The history of learning vector-valued functions is closely linked to transfer learning, a broad term that refers to systems that learn by transferring knowledge between different domains. The fundamental motivation for transfer learning in the field of machine learning was discussed in a NIPS-95 workshop on “Learning to Learn,” which focused on the need for lifelong machine learning methods that retain and reuse previously learned knowledge. Research on transfer learning has attracted much attention since 1995 in different names: learning to learn, lifelong learning, knowledge transfer, inductive transfer, multitask learning, knowledge consolidation, context-sensitive learning, knowledge-based inductive bias, metalearning, and incremental/cumulative learning.[1] Interest in learning vector-valued functions was particularly sparked by multitask learning, a framework which tries to learn multiple, possibly different tasks simultaneously.

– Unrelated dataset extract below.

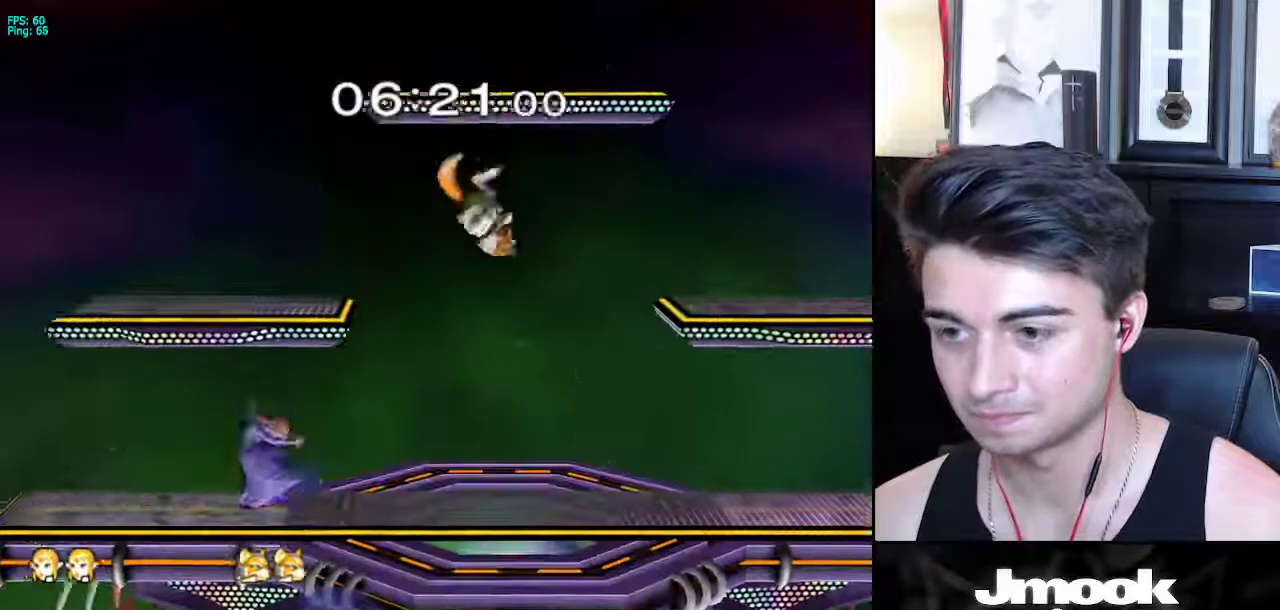
{"buttons": [], "left_stick": "right", "right_stick": "center", "events": [[233, "left_stick", "right"]]}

Much of the initial research in multitask learning in the machine learning community was algorithmic in nature, and applied to methods such as neural networks, decision trees and k-nearest neighbors in the 1990s.[2] The use of probabilistic models and Gaussian processes was pioneered and largely developed in the context of geostatistics, where prediction over vector-valued output data is known as cokriging.[3][4][5] Geostatistical approaches to multivariate modeling are mostly formulated around the linear model of coregionalization (LMC), a generative approach for developing valid covariance functions that has been used for multivariate regression and in statistics for computer emulation of expensive multivariate computer codes. The regularization and kernel theory literature for vector-valued functions followed in the 2000s.[6][7] While the Bayesian and regularization perspectives were developed independently, they are in fact closely related.[8]

Notation

In this context, the supervised learning problem is to learn the function f which best predicts vector-valued outputs \mathbf{y_i} given inputs (data) \mathbf{x_i}.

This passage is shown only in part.